The fee-based brokerage account has frequently been a target for investigations in the financial services industry. In 1995, the Securities & Exchange Commission released a statement to the effect that fee-based accounts served to better align the interests of the financial advisor with the interests of investors. Since that time, it has become clear that no eveyrone agrees. Read on for the pros and cons of a fee-based brokerage account.
The Root of the Issue
Historically, commission-based brokerage accounts were (and continue to be) criticized because brokerage firms earn commissions when investors make trades. This no-trade-no-fee approach provides a powerful incentive for brokers to get investors to trade, which encourages boiler room tactics. The fee-based brokerage account, once hailed as the antidote to this problem, has come under fire because, according to regulators, some clients in these accounts are not trading enough. (To learn more about fee-based investing, read Introduction To Fee-Based Brokerage Accounts and Wrap it Up: The Vocabulary And Benefits of Managed Money.) Regulators point to the low level of account activity and say that some investors are paying higher fees than they would pay in traditional commission-based accounts.
From a regulatory standpoint, a complicated series of definitions, legalities and regulations can be summarized by sorting investments into two categories: advisory products and non-advisory products. With advisory products, the advice provided by financial services professionals is considered to be a material part of the process. Investors are essentially paying for advice and getting commission-free trades as part of the package. With non-advisory products, the regulators view the advice as incidental.
These fairly straightforward concepts become problematic when applied to the fee-based brokerage account. While it is classified as a non-advisory product, in practice many advisors include ongoing advice as part of the package of services they provide to their fee-based brokerage account clients. This approach lets investors make an unlimited number of trades without paying commissions or worrying about the motivation behind their advisor's recommendations.
However, according to the regulators, investors in fee-based brokerage accounts are paying for trading, not advice. From a regulatory standpoint, products that do not come coupled with advice receive less scrutiny. Less regulation would seem like a good thing from an investment advisor's point of view, but it doesn't quite work out that way in practice. With regulators viewing commission-free trading as the primary component of the product, and advice as a minor issue for which advisors are not being paid, advisors no longer have any incentive to invest the time and effort required to help clients explore their financial needs, create an appropriate asset allocation strategy, design a portfolio, or provide ongoing oversight. As a result, most investors may be better off putting their assets into a discount brokerage account and paying for each trade as it is made - often at a cost of less than $10 per trade, versus up to 1% of assets in a fee-based brokerage account.
Under this new interpretation of the rules, the only way for advisors to get paid and stay out of trouble with regulators is to encourage the investors to trade. Of course, encouraging investors to trade raises the specter of potential conflicts of interest - the exact issue that fee-based accounts were invented to help advisors avoid. Thinking about it from an economic perspective, the regulators' goal of ensuring that investors pay less under a fee-based system than under a commission-based system seems reasonable for investors, but what about from an advisor's point of view? This situation transforms the advisor's role. Instead of seeking to provide the best possible advice, the advisor becomes a salesperson.
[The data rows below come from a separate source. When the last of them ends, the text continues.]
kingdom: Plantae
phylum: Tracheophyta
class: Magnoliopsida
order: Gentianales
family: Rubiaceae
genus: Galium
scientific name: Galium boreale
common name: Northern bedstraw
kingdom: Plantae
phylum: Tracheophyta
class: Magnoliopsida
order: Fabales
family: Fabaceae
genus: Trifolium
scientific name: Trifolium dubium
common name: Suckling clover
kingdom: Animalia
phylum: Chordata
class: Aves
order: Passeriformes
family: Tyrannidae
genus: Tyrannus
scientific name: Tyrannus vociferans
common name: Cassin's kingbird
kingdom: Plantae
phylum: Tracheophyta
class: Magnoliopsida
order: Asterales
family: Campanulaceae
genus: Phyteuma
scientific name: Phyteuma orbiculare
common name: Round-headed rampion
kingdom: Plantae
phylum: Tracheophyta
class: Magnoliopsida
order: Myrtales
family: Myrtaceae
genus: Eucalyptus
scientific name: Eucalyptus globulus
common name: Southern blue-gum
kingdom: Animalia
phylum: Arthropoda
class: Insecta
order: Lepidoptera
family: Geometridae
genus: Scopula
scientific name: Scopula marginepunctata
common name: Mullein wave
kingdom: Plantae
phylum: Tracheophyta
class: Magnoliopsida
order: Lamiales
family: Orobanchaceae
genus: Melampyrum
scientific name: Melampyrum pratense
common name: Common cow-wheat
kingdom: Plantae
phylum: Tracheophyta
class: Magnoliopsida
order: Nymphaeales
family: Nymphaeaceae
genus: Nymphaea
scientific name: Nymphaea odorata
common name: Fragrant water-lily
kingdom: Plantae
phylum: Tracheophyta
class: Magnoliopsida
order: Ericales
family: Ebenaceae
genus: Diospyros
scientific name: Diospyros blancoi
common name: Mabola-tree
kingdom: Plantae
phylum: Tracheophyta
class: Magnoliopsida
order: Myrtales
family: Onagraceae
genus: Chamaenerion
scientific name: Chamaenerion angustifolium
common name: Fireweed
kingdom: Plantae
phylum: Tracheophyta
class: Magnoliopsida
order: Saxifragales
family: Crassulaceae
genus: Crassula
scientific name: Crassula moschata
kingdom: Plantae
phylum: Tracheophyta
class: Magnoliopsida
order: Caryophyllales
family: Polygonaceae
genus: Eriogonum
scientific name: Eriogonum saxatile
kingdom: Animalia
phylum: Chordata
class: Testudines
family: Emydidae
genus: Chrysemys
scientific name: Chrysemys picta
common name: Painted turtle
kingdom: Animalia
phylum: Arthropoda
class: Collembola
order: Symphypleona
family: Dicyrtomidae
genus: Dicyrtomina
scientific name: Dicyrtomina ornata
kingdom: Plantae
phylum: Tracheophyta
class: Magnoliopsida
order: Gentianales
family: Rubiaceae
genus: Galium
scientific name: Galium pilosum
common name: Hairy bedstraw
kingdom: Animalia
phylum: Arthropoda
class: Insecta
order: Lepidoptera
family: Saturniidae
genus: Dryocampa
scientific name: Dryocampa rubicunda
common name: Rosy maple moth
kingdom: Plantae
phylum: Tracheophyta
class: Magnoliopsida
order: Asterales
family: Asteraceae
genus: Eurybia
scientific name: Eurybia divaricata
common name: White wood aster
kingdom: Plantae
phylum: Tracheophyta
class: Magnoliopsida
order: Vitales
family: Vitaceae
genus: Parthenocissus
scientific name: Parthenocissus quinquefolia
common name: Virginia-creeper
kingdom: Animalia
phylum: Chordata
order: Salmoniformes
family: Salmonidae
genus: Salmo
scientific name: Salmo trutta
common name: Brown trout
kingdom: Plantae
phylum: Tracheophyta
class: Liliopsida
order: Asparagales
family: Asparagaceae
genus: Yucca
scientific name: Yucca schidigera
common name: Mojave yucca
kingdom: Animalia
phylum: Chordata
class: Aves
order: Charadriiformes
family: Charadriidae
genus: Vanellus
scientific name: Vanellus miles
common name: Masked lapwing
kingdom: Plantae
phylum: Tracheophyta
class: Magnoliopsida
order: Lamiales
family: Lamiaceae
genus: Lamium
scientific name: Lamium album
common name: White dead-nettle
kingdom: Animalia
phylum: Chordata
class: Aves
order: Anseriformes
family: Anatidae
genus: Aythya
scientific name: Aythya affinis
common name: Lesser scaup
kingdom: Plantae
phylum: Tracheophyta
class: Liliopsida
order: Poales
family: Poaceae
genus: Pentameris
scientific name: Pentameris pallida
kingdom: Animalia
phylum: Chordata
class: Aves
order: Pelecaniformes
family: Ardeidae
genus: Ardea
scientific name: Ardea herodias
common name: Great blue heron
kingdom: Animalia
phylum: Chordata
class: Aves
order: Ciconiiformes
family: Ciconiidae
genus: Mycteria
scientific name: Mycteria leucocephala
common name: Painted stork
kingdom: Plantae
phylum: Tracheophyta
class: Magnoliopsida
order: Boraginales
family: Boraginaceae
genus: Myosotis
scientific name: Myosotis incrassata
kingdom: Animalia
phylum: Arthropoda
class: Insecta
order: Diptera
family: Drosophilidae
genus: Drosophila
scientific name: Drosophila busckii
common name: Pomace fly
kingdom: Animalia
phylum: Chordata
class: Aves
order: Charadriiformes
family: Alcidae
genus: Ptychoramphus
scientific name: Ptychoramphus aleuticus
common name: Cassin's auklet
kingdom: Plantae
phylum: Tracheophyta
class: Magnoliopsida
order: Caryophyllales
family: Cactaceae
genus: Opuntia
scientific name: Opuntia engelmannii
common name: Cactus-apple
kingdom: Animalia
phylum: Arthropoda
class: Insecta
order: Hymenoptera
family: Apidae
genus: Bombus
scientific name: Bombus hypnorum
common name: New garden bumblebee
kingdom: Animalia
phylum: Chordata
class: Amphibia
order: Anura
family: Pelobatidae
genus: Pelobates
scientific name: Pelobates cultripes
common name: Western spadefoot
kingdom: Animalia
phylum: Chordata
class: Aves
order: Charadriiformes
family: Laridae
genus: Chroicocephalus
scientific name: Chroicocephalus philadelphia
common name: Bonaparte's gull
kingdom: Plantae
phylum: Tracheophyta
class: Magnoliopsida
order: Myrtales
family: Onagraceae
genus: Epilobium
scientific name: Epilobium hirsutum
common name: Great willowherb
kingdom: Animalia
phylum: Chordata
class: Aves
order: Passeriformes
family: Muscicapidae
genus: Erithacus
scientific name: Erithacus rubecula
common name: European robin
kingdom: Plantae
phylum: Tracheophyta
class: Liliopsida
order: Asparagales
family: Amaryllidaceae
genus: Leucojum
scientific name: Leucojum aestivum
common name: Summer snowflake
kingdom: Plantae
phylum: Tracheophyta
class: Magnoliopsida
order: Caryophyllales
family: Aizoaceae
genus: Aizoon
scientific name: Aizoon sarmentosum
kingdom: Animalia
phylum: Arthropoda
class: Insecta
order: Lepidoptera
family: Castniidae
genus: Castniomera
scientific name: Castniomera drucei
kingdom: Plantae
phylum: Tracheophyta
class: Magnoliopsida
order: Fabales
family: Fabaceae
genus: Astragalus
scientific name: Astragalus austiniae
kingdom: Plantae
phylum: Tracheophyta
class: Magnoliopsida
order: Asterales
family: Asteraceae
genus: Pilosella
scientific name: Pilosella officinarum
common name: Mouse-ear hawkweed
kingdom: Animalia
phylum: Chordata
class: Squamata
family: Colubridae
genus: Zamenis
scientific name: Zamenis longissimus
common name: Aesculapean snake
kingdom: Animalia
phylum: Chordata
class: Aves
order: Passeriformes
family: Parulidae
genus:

Conclusion - Your Portfolio
Regulatory issues aside, does a fee-based brokerage account have a place in your portfolio? The disconnect between the regulatory stance and actual practice makes this a difficult question to address. At the moment, the answer largely depends on your perspective, your objectives and the quality of the advice you are receiving from your financial services professional.
If you trade frequently and appreciate a few tips from your advisor, both you and the regulators may be happy with the status quo. If you want unbiased advice, comprehensive financial planning services and commission-free trading, the situation is a bit more complex. Despite the fact that regulators discount its value, many advisors do help their fee-based brokerage clients create comprehensive financial plans with ongoing advice and portfolio monitoring. If you can find such an advisor, or if the industry officially creates an advisory version of the fee-based brokerage account, the fee-based brokerage may still work for you. If you don't want advice and don't trade frequently, working with a financial advisor and putting your money in a fee-based account may not be the right approach.